▶ **A block of data**
★ ★ ★ ★ ★ ★ ★

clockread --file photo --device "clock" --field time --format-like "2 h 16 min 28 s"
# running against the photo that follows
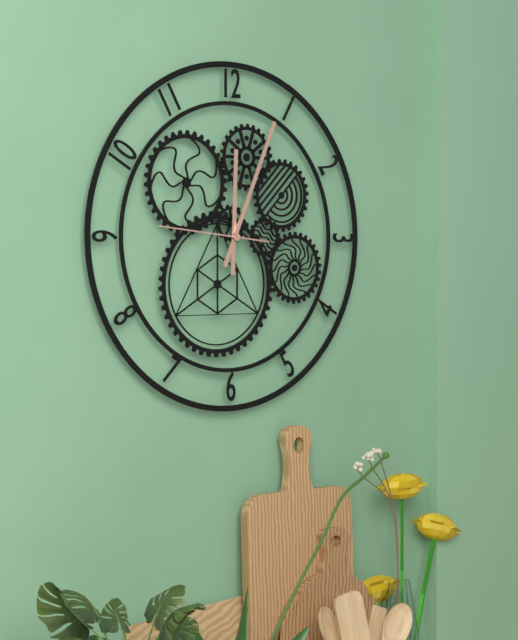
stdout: 12 h 04 min 46 s
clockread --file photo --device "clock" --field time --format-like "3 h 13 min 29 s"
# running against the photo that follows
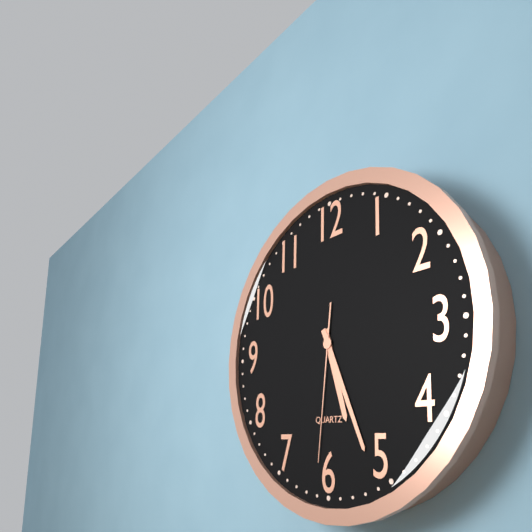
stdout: 5 h 26 min 31 s
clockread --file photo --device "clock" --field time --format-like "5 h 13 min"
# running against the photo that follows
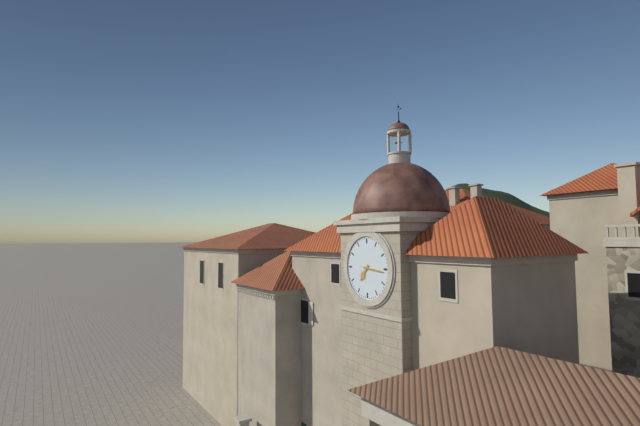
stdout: 7 h 16 min
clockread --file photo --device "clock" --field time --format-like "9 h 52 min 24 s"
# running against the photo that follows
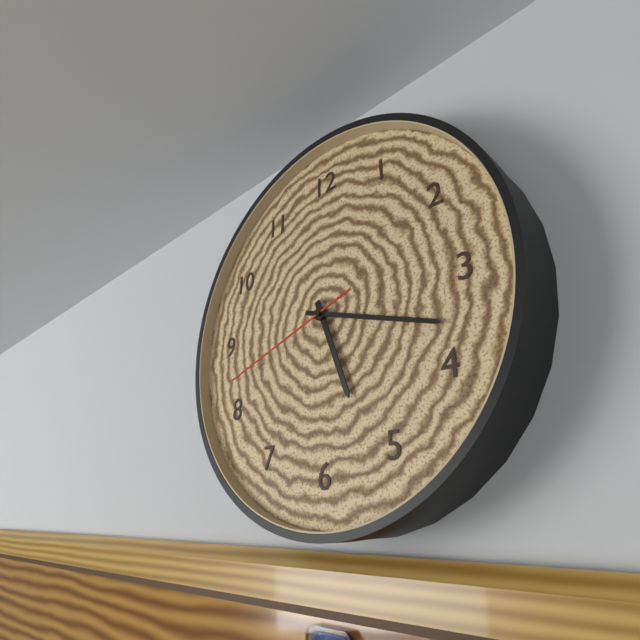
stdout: 5 h 18 min 42 s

★ ★ ★ ★ ★ ★ ★

Extract every line of the entries above, unchanged and in order, and leave the pictures out.

clockread --file photo --device "clock" --field time --format-like "2 h 16 min 28 s"
# running against the photo that follows
stdout: 12 h 04 min 46 s
clockread --file photo --device "clock" --field time --format-like "3 h 13 min 29 s"
# running against the photo that follows
stdout: 5 h 26 min 31 s
clockread --file photo --device "clock" --field time --format-like "5 h 13 min"
# running against the photo that follows
stdout: 7 h 16 min
clockread --file photo --device "clock" --field time --format-like "9 h 52 min 24 s"
# running against the photo that follows
stdout: 5 h 18 min 42 s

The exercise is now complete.